▸ Given data
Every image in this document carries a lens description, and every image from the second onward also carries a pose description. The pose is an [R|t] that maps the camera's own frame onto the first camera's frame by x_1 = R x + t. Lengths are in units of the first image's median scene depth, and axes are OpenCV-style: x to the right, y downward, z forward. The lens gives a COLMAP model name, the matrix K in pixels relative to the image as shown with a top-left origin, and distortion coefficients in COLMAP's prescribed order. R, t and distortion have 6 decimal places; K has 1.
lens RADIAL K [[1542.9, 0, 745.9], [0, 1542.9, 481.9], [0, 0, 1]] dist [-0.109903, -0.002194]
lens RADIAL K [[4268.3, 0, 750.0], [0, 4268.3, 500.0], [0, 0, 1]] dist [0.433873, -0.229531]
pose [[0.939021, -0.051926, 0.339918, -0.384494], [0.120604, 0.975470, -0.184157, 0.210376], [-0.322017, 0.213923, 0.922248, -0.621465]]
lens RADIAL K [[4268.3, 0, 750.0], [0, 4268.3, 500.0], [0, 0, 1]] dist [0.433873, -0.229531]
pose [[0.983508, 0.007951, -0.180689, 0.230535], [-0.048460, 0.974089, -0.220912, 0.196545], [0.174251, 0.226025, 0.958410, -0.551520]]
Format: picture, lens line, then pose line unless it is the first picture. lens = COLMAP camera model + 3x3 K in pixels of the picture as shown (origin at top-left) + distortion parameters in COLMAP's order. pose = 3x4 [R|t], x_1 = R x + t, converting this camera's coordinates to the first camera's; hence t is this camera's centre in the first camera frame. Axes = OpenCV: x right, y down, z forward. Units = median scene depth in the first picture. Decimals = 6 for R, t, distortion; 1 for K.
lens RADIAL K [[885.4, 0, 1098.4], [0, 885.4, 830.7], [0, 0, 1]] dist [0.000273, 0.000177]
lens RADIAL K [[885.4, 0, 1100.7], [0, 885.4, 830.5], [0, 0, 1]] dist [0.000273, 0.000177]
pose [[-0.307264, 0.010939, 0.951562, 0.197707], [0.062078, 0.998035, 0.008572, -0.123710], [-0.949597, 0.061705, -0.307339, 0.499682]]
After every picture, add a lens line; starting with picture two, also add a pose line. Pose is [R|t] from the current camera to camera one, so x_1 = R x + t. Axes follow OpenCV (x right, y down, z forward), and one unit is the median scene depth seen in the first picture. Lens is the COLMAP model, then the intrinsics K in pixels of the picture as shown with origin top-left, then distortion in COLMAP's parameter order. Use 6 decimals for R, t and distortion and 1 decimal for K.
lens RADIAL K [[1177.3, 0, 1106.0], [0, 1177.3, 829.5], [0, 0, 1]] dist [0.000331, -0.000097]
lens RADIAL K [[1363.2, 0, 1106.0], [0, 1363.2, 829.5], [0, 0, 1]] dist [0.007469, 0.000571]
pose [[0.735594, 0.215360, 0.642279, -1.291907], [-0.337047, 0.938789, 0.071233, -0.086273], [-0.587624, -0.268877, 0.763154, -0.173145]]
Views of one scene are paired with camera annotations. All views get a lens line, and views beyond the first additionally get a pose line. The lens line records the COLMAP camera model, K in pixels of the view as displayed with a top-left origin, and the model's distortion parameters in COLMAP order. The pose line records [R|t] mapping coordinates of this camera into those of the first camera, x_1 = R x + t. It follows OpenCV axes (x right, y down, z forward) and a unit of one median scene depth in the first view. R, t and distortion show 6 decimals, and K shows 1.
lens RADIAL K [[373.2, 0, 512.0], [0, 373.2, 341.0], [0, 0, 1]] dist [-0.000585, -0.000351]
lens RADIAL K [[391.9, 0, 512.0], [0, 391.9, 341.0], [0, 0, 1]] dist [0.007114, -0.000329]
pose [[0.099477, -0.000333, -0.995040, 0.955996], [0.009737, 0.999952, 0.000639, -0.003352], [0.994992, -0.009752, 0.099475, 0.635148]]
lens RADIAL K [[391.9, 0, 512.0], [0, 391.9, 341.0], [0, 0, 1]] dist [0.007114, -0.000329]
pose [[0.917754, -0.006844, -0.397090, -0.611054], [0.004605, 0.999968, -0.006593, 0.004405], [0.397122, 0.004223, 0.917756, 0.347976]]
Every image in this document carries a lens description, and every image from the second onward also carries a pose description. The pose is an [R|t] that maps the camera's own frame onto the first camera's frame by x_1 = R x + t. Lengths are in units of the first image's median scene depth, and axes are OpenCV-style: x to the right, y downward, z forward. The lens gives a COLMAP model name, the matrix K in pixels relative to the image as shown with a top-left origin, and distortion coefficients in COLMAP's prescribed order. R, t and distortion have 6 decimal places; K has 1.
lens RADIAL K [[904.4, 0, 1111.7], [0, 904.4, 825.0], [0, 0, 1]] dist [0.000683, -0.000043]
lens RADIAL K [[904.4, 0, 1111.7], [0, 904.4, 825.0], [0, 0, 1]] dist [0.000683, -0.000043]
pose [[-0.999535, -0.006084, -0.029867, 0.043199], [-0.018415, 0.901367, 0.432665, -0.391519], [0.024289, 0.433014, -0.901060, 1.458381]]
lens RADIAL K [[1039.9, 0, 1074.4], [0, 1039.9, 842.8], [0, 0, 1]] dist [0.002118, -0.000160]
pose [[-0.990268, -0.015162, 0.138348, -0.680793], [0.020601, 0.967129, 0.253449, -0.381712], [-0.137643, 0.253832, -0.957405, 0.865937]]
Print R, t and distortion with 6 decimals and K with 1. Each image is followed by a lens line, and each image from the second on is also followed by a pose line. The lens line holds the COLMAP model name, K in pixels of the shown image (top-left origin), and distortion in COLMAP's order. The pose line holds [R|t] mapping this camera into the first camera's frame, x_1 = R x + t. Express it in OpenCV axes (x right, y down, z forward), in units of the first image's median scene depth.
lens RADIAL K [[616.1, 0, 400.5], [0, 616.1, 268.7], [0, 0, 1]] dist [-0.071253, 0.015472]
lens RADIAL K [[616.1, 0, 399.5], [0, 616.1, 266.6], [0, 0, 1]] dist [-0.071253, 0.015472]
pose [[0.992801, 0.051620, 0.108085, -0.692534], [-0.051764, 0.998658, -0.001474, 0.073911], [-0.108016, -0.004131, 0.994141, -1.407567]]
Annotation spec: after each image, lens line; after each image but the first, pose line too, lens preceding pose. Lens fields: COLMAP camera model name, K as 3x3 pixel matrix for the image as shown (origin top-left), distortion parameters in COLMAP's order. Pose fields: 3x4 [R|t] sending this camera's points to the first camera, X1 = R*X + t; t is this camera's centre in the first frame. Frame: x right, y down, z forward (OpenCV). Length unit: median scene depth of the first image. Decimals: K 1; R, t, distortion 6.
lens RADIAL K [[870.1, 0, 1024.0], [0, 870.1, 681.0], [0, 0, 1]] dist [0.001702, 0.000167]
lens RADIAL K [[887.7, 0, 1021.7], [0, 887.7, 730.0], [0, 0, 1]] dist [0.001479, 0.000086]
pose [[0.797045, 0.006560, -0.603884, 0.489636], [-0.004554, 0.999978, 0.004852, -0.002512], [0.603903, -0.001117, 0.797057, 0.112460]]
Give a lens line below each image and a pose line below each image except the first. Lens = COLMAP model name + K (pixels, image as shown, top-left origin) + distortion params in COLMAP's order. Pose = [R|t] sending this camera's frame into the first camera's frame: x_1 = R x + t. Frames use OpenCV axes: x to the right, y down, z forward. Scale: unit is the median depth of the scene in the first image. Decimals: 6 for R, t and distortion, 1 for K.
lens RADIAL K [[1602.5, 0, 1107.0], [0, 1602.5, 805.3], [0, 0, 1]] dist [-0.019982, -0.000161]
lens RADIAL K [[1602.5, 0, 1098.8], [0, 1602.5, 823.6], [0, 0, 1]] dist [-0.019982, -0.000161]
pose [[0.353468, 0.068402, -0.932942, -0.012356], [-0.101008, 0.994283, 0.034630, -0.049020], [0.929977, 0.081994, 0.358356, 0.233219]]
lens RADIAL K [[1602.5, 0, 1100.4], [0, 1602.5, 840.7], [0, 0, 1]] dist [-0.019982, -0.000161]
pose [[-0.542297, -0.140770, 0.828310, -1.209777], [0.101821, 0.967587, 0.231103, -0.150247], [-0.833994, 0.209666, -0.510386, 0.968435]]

▸ About this exercise
Beginning at the line that holds "Annotation spec: after", write out word for word each line through the end of the records.

▸ Task output
Annotation spec: after each image, lens line; after each image but the first, pose line too, lens preceding pose. Lens fields: COLMAP camera model name, K as 3x3 pixel matrix for the image as shown (origin top-left), distortion parameters in COLMAP's order. Pose fields: 3x4 [R|t] sending this camera's points to the first camera, X1 = R*X + t; t is this camera's centre in the first frame. Frame: x right, y down, z forward (OpenCV). Length unit: median scene depth of the first image. Decimals: K 1; R, t, distortion 6.
lens RADIAL K [[870.1, 0, 1024.0], [0, 870.1, 681.0], [0, 0, 1]] dist [0.001702, 0.000167]
lens RADIAL K [[887.7, 0, 1021.7], [0, 887.7, 730.0], [0, 0, 1]] dist [0.001479, 0.000086]
pose [[0.797045, 0.006560, -0.603884, 0.489636], [-0.004554, 0.999978, 0.004852, -0.002512], [0.603903, -0.001117, 0.797057, 0.112460]]
Give a lens line below each image and a pose line below each image except the first. Lens = COLMAP model name + K (pixels, image as shown, top-left origin) + distortion params in COLMAP's order. Pose = [R|t] sending this camera's frame into the first camera's frame: x_1 = R x + t. Frames use OpenCV axes: x to the right, y down, z forward. Scale: unit is the median depth of the scene in the first image. Decimals: 6 for R, t and distortion, 1 for K.
lens RADIAL K [[1602.5, 0, 1107.0], [0, 1602.5, 805.3], [0, 0, 1]] dist [-0.019982, -0.000161]
lens RADIAL K [[1602.5, 0, 1098.8], [0, 1602.5, 823.6], [0, 0, 1]] dist [-0.019982, -0.000161]
pose [[0.353468, 0.068402, -0.932942, -0.012356], [-0.101008, 0.994283, 0.034630, -0.049020], [0.929977, 0.081994, 0.358356, 0.233219]]
lens RADIAL K [[1602.5, 0, 1100.4], [0, 1602.5, 840.7], [0, 0, 1]] dist [-0.019982, -0.000161]
pose [[-0.542297, -0.140770, 0.828310, -1.209777], [0.101821, 0.967587, 0.231103, -0.150247], [-0.833994, 0.209666, -0.510386, 0.968435]]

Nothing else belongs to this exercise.